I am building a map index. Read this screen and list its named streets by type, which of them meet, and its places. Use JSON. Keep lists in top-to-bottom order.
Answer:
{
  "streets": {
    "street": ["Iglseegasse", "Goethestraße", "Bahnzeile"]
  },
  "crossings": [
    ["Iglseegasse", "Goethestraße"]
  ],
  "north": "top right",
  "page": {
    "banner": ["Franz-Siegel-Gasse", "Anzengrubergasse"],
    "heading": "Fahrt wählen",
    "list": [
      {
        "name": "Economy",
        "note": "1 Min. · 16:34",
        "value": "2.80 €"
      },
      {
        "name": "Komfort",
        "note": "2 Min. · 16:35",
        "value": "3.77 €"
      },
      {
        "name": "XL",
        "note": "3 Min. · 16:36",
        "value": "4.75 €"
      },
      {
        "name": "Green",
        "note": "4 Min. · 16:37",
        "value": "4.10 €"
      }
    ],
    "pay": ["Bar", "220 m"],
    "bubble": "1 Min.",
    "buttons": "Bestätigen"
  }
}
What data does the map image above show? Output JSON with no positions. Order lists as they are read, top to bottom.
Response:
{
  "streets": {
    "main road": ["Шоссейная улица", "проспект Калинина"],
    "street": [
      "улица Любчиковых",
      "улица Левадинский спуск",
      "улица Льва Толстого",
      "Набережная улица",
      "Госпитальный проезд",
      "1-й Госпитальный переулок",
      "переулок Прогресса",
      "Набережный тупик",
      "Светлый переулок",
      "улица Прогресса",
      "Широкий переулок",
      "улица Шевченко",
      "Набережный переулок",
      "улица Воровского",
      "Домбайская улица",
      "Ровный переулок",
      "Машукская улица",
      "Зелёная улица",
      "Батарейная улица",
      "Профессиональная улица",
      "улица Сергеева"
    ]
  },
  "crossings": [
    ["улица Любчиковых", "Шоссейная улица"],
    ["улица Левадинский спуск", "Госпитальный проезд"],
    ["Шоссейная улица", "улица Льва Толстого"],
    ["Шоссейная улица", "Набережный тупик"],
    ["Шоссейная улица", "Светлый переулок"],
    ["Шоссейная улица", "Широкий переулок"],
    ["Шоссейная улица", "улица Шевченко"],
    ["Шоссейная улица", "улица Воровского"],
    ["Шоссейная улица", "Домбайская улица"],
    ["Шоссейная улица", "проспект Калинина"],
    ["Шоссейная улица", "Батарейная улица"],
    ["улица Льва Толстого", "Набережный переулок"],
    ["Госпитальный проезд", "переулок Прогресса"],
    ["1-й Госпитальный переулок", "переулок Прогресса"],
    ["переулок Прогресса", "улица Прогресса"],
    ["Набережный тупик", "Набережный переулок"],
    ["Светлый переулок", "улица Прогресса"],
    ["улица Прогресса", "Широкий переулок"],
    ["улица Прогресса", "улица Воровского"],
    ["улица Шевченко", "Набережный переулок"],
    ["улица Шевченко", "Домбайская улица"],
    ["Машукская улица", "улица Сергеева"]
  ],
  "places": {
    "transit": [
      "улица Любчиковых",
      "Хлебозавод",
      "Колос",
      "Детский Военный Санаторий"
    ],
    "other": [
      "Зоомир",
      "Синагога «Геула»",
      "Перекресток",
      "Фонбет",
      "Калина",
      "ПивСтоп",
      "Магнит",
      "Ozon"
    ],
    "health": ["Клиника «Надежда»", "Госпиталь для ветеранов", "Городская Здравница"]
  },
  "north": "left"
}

┄┄┄┄┄┄┄┄┄┄

● WHAT YOU NEED TO DO
Everything above, from first entry to last, must be reproduced exactly.

● SOLUTION TO THIS PROBLEM
I am building a map index. Read this screen and list its named streets by type, which of them meet, and its places. Use JSON. Keep lists in top-to-bottom order.
Answer:
{
  "streets": {
    "street": ["Iglseegasse", "Goethestraße", "Bahnzeile"]
  },
  "crossings": [
    ["Iglseegasse", "Goethestraße"]
  ],
  "north": "top right",
  "page": {
    "banner": ["Franz-Siegel-Gasse", "Anzengrubergasse"],
    "heading": "Fahrt wählen",
    "list": [
      {
        "name": "Economy",
        "note": "1 Min. · 16:34",
        "value": "2.80 €"
      },
      {
        "name": "Komfort",
        "note": "2 Min. · 16:35",
        "value": "3.77 €"
      },
      {
        "name": "XL",
        "note": "3 Min. · 16:36",
        "value": "4.75 €"
      },
      {
        "name": "Green",
        "note": "4 Min. · 16:37",
        "value": "4.10 €"
      }
    ],
    "pay": ["Bar", "220 m"],
    "bubble": "1 Min.",
    "buttons": "Bestätigen"
  }
}
What data does the map image above show? Output JSON with no positions. Order lists as they are read, top to bottom.
Response:
{
  "streets": {
    "main road": ["Шоссейная улица", "проспект Калинина"],
    "street": [
      "улица Любчиковых",
      "улица Левадинский спуск",
      "улица Льва Толстого",
      "Набережная улица",
      "Госпитальный проезд",
      "1-й Госпитальный переулок",
      "переулок Прогресса",
      "Набережный тупик",
      "Светлый переулок",
      "улица Прогресса",
      "Широкий переулок",
      "улица Шевченко",
      "Набережный переулок",
      "улица Воровского",
      "Домбайская улица",
      "Ровный переулок",
      "Машукская улица",
      "Зелёная улица",
      "Батарейная улица",
      "Профессиональная улица",
      "улица Сергеева"
    ]
  },
  "crossings": [
    ["улица Любчиковых", "Шоссейная улица"],
    ["улица Левадинский спуск", "Госпитальный проезд"],
    ["Шоссейная улица", "улица Льва Толстого"],
    ["Шоссейная улица", "Набережный тупик"],
    ["Шоссейная улица", "Светлый переулок"],
    ["Шоссейная улица", "Широкий переулок"],
    ["Шоссейная улица", "улица Шевченко"],
    ["Шоссейная улица", "улица Воровского"],
    ["Шоссейная улица", "Домбайская улица"],
    ["Шоссейная улица", "проспект Калинина"],
    ["Шоссейная улица", "Батарейная улица"],
    ["улица Льва Толстого", "Набережный переулок"],
    ["Госпитальный проезд", "переулок Прогресса"],
    ["1-й Госпитальный переулок", "переулок Прогресса"],
    ["переулок Прогресса", "улица Прогресса"],
    ["Набережный тупик", "Набережный переулок"],
    ["Светлый переулок", "улица Прогресса"],
    ["улица Прогресса", "Широкий переулок"],
    ["улица Прогресса", "улица Воровского"],
    ["улица Шевченко", "Набережный переулок"],
    ["улица Шевченко", "Домбайская улица"],
    ["Машукская улица", "улица Сергеева"]
  ],
  "places": {
    "transit": [
      "улица Любчиковых",
      "Хлебозавод",
      "Колос",
      "Детский Военный Санаторий"
    ],
    "other": [
      "Зоомир",
      "Синагога «Геула»",
      "Перекресток",
      "Фонбет",
      "Калина",
      "ПивСтоп",
      "Магнит",
      "Ozon"
    ],
    "health": ["Клиника «Надежда»", "Госпиталь для ветеранов", "Городская Здравница"]
  },
  "north": "left"
}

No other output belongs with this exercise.